▶ EXERCISE OBJECTIVE
Please state how many lines in the records below contain the word "Estimates", giving only the number.

Items from a data source:
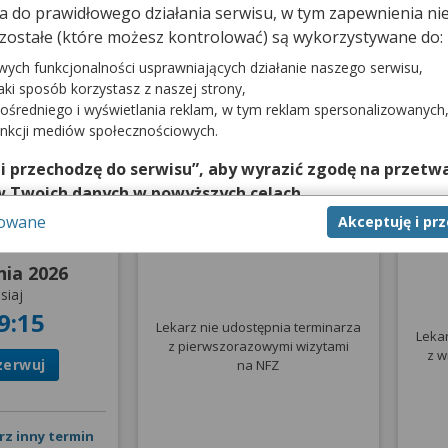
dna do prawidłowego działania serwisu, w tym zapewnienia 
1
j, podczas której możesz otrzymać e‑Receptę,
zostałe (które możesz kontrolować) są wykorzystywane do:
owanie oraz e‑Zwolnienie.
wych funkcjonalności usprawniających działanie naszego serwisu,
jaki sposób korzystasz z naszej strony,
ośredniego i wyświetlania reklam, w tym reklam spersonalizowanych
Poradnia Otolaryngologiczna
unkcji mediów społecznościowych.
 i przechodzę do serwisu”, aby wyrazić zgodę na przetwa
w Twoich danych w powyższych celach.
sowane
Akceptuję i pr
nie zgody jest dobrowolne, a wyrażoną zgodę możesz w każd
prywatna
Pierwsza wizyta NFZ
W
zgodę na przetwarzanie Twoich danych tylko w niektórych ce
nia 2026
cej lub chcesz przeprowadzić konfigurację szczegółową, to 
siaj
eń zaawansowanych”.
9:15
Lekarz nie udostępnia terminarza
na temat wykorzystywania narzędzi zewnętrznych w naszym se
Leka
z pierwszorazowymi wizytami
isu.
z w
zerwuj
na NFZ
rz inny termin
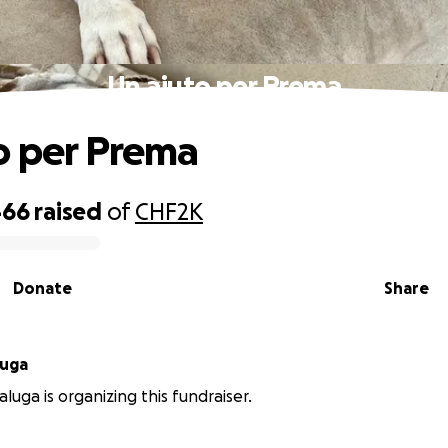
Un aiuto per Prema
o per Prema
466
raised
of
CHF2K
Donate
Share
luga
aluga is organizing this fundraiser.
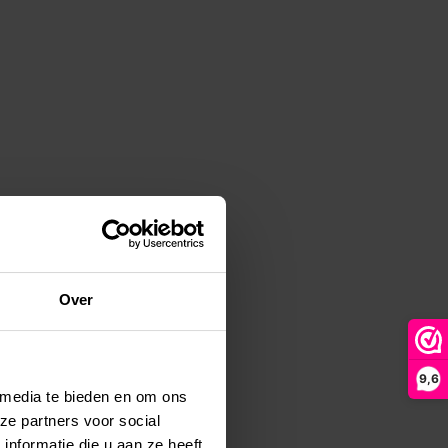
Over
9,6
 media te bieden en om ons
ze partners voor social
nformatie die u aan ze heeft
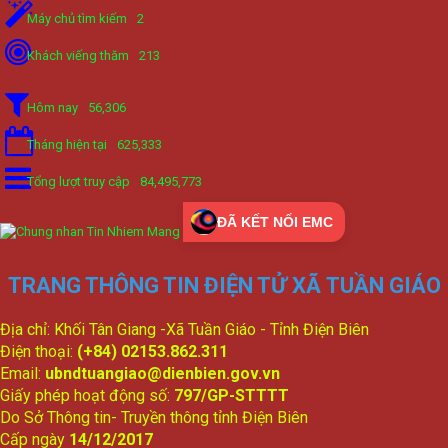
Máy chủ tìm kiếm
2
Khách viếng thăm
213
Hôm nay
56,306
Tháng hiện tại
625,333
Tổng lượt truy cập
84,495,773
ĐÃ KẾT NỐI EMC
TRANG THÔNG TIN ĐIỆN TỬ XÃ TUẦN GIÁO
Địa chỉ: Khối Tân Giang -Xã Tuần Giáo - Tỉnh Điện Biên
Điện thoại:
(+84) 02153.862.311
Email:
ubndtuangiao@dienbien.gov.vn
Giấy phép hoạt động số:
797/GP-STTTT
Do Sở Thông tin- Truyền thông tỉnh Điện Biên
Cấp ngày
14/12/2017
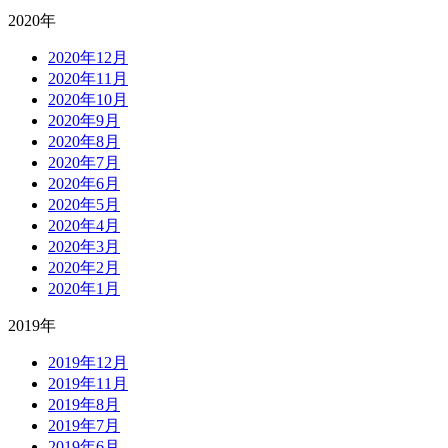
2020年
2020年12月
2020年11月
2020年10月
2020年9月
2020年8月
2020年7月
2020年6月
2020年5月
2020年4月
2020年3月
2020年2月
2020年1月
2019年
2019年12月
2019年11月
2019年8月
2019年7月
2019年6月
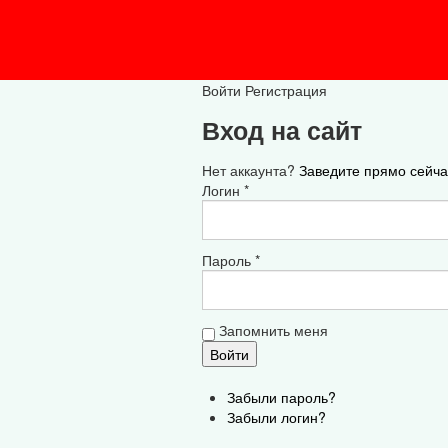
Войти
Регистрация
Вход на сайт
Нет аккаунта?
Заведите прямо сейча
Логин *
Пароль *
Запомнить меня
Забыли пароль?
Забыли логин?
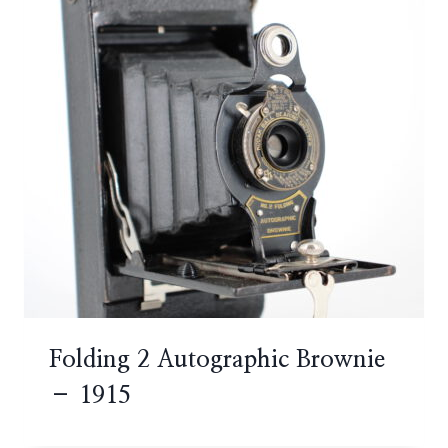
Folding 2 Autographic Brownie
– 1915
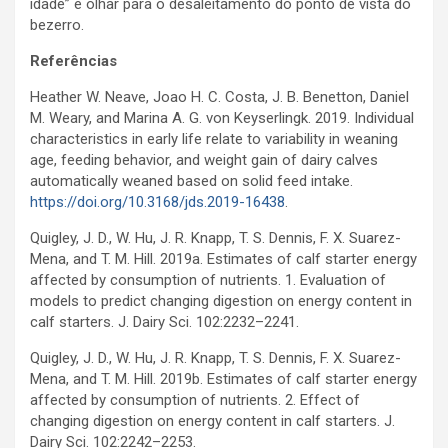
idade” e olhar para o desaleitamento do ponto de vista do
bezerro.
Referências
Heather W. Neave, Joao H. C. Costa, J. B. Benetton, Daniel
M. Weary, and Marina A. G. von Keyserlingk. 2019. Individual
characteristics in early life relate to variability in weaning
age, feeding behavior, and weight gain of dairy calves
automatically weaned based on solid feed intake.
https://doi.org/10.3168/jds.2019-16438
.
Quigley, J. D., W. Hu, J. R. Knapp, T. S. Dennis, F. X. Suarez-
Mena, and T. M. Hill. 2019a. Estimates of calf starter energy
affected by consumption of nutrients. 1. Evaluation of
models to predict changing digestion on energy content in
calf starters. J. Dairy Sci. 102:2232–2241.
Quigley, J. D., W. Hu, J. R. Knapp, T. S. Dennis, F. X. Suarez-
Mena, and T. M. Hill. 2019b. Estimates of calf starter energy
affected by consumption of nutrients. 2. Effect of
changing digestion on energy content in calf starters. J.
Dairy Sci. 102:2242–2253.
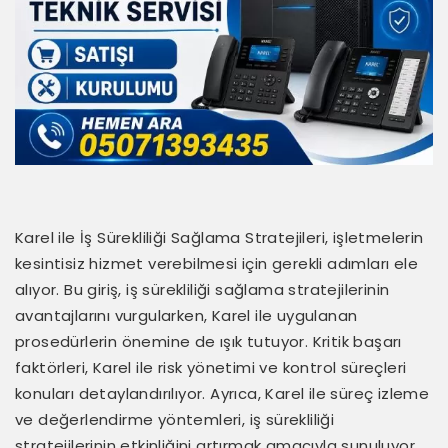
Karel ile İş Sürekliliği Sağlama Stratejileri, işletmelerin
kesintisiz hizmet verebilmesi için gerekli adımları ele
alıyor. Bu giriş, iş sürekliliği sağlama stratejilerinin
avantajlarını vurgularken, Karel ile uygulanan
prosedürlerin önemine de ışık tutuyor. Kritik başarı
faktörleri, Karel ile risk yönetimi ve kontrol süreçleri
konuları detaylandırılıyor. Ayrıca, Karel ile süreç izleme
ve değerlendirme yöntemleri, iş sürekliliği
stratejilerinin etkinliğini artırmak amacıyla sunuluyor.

* * *

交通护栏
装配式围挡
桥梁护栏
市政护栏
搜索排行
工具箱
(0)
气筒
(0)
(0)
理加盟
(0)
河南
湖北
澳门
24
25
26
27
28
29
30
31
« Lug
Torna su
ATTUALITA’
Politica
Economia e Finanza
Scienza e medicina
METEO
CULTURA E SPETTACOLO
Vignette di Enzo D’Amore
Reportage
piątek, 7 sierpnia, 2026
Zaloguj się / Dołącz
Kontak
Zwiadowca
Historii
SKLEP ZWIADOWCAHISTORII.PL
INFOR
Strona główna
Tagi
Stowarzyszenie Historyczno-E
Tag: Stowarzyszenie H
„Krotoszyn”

==

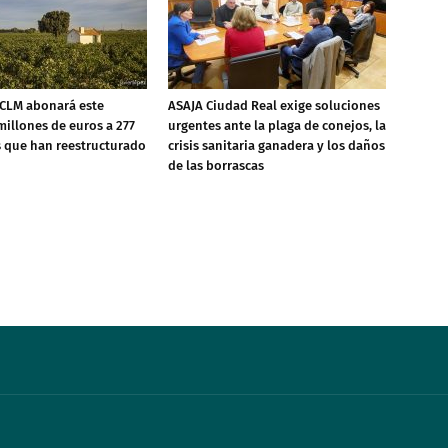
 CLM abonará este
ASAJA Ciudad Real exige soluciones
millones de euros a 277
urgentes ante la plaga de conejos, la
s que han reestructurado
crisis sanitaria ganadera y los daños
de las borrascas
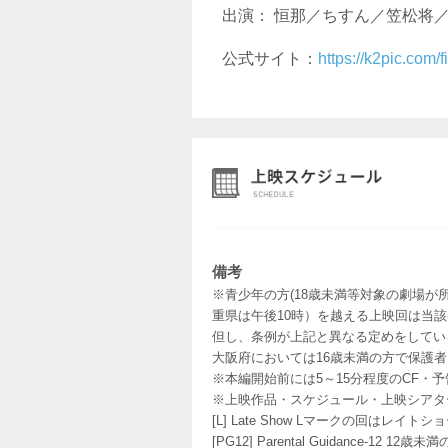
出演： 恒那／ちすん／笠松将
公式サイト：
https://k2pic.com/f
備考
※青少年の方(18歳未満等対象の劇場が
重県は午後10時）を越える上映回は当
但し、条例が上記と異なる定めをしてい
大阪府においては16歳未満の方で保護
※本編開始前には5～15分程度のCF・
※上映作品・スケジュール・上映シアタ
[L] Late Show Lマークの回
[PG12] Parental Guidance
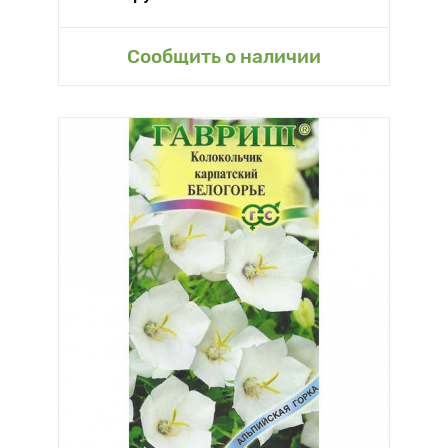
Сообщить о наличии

▶ REPLY TO THE TASK
2